Bridges & Progressions

Kompositorisch ist „IGOR“ ein aufregendes Album, das mit abrupten Songenden oder Veränderungen im Instrumental überrascht. Tyler ist als Produzent ein Nerd. Song-Progressions, Bridges und Refrains haben es ihm angetan.

Die Bridge bei „I Think“ hat er laut Twitter-Meldung 9 Mal verändert, bis sie für ihn zufriedenstellend war. Diese Liebe zum Detail hört man „IGOR“ an.
Da werden zum Beispiel gesprochene Interludes/Skits vom befreundeten Stand Up-Comedian und Schauspieler Jerrod Carmichael mit Songs verwoben. Eigene, bereits ältere Melodien werden in neuen Songs gecovert. Oder es tauchen Stimmen auf, die zwingend erfordern, in den Liner Nots genauer nachzuforschen, um wen es sich da handelt.

Überraschende Gäste

Die Namen, die man „versteckt“ in den Credits findet, sind durchaus prominent: Solange Knowles, Playboi Carti, Kanye West, Charlie Wilson, Santigold, Pharrell Williams und viele mehr.

Allerdings tauchen die Stimmen der Gäste oft tief eingebettet im Instrumental auf, irgendwo im Hintergrund. Fast wie ein Sample, das der Produzent dezent benutzt.

Stichwort Samples: auch da gibt es ein paar Aha-Momente. Zum Beispiel, wenn Tyler im grandiosen „A Boy is a gun“ ein Sample des Songs „Bound“ der Pondorosa Twins Plus One verwendet.

Das kennen wir doch vom letzten Kanye West-Album? Kein Zufall, denn da war ebenfalls Tyler, The Creator in die Produktion involviert. Naheliegend, dass Kanye auch auf dem Song „Puppett“ von „IGOR“ zu hören ist.

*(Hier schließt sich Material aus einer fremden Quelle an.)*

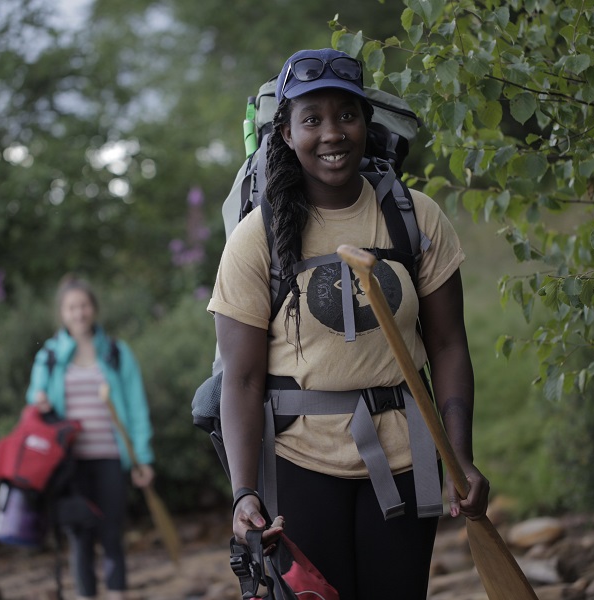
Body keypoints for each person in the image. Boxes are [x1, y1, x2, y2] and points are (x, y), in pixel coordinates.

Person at [208, 48, 490, 599]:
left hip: (409, 460)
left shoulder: (416, 216)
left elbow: (449, 344)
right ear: (286, 134)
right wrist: (244, 494)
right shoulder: (256, 236)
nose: (332, 133)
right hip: (298, 464)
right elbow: (241, 379)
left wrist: (461, 456)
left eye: (347, 115)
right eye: (312, 119)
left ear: (366, 123)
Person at [26, 274, 155, 600]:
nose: (79, 313)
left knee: (112, 534)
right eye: (72, 307)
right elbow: (34, 401)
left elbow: (137, 408)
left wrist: (142, 458)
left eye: (83, 306)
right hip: (70, 465)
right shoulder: (51, 356)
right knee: (80, 537)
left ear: (93, 309)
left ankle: (117, 595)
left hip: (111, 457)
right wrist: (39, 401)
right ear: (63, 313)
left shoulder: (116, 353)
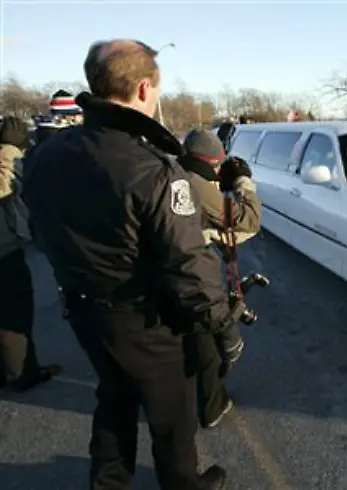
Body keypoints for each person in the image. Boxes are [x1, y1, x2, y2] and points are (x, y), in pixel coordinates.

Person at [22, 39, 246, 490]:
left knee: (115, 398)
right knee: (172, 419)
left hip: (83, 309)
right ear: (144, 88)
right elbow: (190, 268)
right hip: (144, 320)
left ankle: (109, 482)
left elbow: (39, 228)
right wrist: (225, 328)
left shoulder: (47, 152)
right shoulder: (153, 170)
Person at [179, 129, 261, 429]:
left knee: (185, 341)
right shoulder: (195, 184)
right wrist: (243, 183)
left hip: (158, 277)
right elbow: (246, 220)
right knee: (208, 344)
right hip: (190, 278)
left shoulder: (171, 171)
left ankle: (191, 396)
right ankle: (212, 406)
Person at [0, 115, 61, 392]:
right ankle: (21, 373)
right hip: (4, 252)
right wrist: (9, 151)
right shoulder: (7, 159)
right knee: (15, 315)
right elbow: (6, 188)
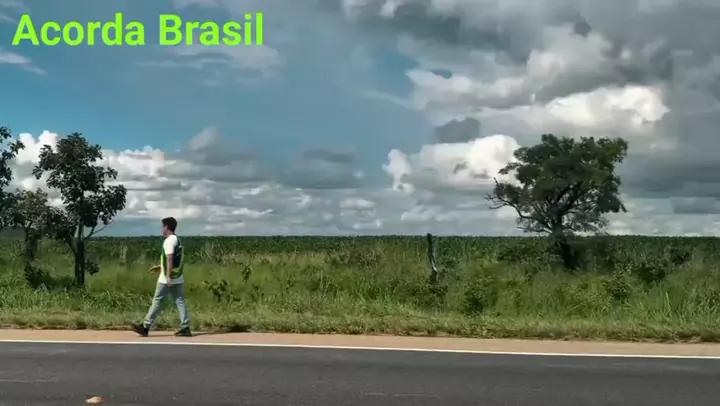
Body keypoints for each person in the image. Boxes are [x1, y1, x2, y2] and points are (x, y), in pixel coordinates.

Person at [132, 217, 192, 337]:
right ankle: (185, 327)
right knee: (180, 301)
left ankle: (145, 326)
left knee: (158, 300)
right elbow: (174, 260)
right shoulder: (177, 239)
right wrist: (161, 267)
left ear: (167, 227)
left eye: (163, 226)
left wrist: (168, 276)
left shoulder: (169, 241)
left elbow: (170, 259)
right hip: (178, 276)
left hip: (166, 278)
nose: (162, 229)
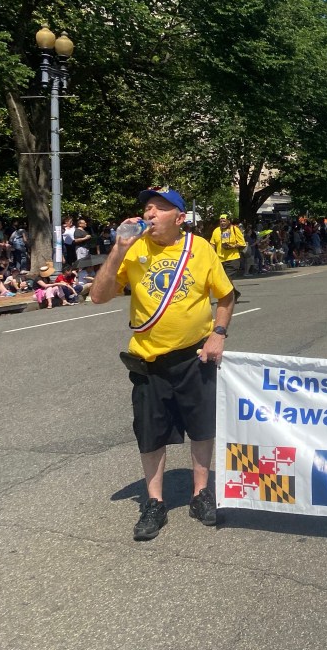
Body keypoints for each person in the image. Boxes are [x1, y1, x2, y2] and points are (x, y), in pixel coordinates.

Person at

Das bereits zweite Feature der beiden.

Einer der wenigen Tracks, auf denen Tyler auf seinem neuen Album durchgängig als Rapper zu hören ist, ist der Energie-geladene Tune „What’s good“.

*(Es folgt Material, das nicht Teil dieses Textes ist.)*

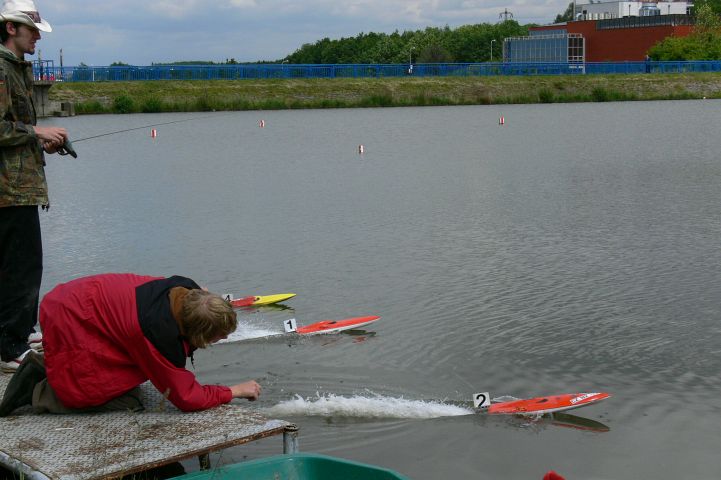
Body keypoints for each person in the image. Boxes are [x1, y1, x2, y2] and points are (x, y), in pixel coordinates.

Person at [0, 273, 261, 416]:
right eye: (218, 336)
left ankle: (57, 369)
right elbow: (187, 398)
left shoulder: (185, 291)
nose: (223, 339)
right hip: (73, 318)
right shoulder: (157, 332)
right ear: (198, 331)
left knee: (134, 373)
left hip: (71, 299)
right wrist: (234, 390)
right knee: (110, 397)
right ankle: (38, 391)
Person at [0, 0, 69, 372]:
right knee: (23, 268)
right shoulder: (1, 68)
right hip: (10, 191)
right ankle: (12, 347)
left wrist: (39, 141)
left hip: (16, 185)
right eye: (33, 31)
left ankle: (13, 336)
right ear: (11, 28)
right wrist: (36, 131)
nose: (38, 38)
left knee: (12, 266)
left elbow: (11, 129)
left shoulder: (14, 68)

“Let’s go, let’s go, I ain’t playin’ around
Red nose, red nose, all you niggas is clowns
Niggas turning it up, well, shit, I’m tearing it down
Hard to believe in God when there ain’t no mirrors around
What’s up?”

Die Stimme mit dem britischen Akzent, die man bei genauem Hinhören wahrnimmt, kommt von dem britischen Rapper slowthai. Dessen, gut zur Brexit-Debatte passendes aktuelles Album „Nothing Great about Britain“, kann ich an dieser Stelle ebenfalls empfehlen.

Are we still friends?

Die berühmte Frage, die sich Ex-Partner irgendwann nach der Trennung stellen müssen. Und der Titel des letzten Tracks von „IGOR“. Basierend auf einem Sample von Al Green, mit Jack White an der Gitarre und Pharrell Williams als stimmliche Unterstützung, sucht Tyler, The Creator ein friedliches Ende mit seinem/seiner Ex.

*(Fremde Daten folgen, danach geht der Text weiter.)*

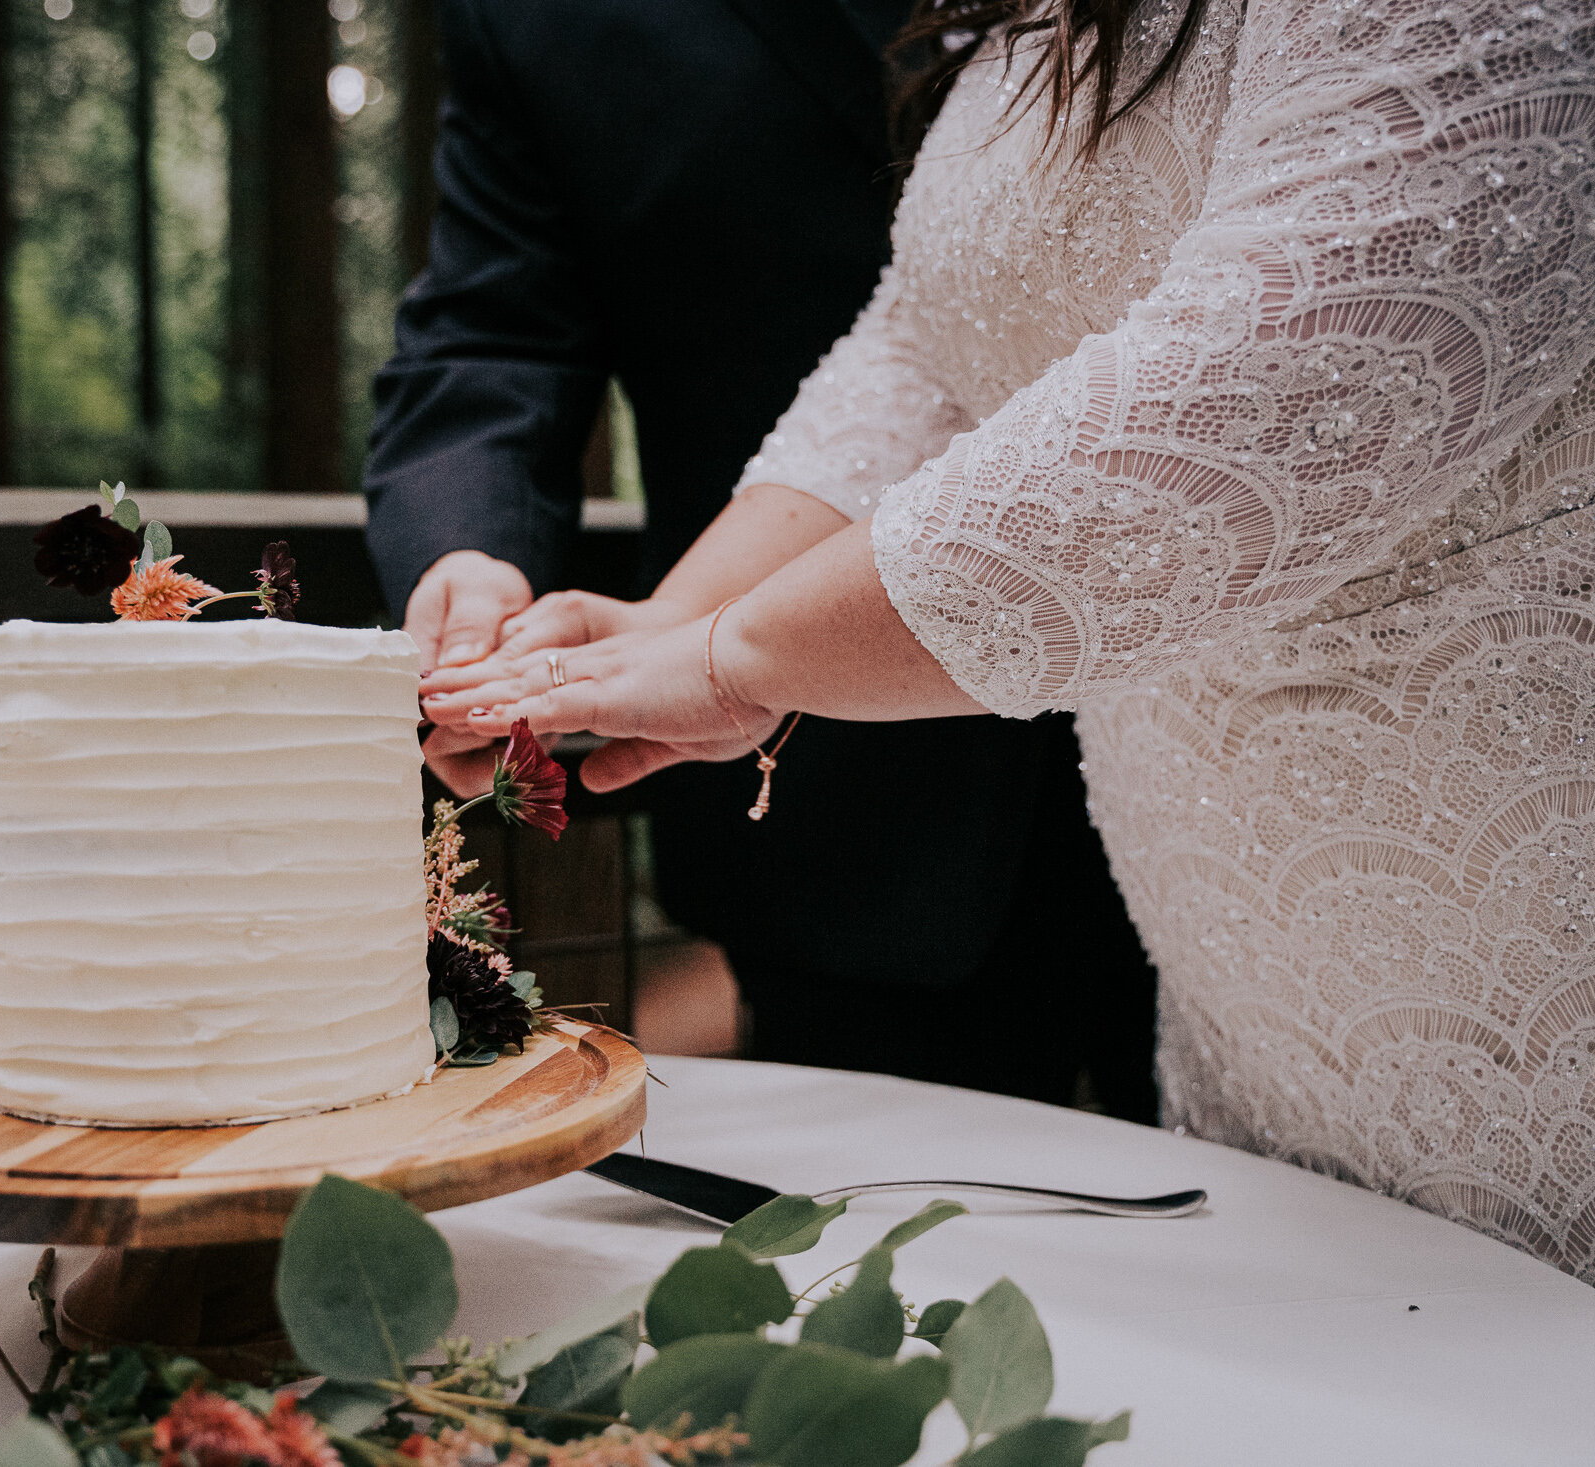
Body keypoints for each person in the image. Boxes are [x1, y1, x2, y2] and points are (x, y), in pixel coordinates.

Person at [424, 0, 1595, 1308]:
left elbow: (1314, 353)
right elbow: (933, 346)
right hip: (1250, 1001)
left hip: (1545, 922)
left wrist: (742, 657)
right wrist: (678, 620)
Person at [365, 0, 1158, 1119]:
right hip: (832, 807)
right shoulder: (532, 24)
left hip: (1255, 738)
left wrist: (724, 651)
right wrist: (477, 554)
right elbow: (494, 337)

„I don’t want to end the season on a bad episode, nigga, nah“

„IGOR“ ist ein Highlight in der Diskografie von Tyler, The Creator. Es macht Sinn, sich für dieses Album etwas mehr Zeit zu nehmen und die mittlerweile an Singles gewöhnte, meist doch etwas kürzere Aufmerksamkeitsspanne, zur Abwechslung wieder einmal herauszufordern. Ein wunderschönes Konzeptalbum von einem Künstler, der noch vor ein paar Jahren im Interview gesagt hat, dass die Zeit für Alben vorbei sei. Gut, dass Tyler immer das Gegenteil von dem macht, was erwartet wird.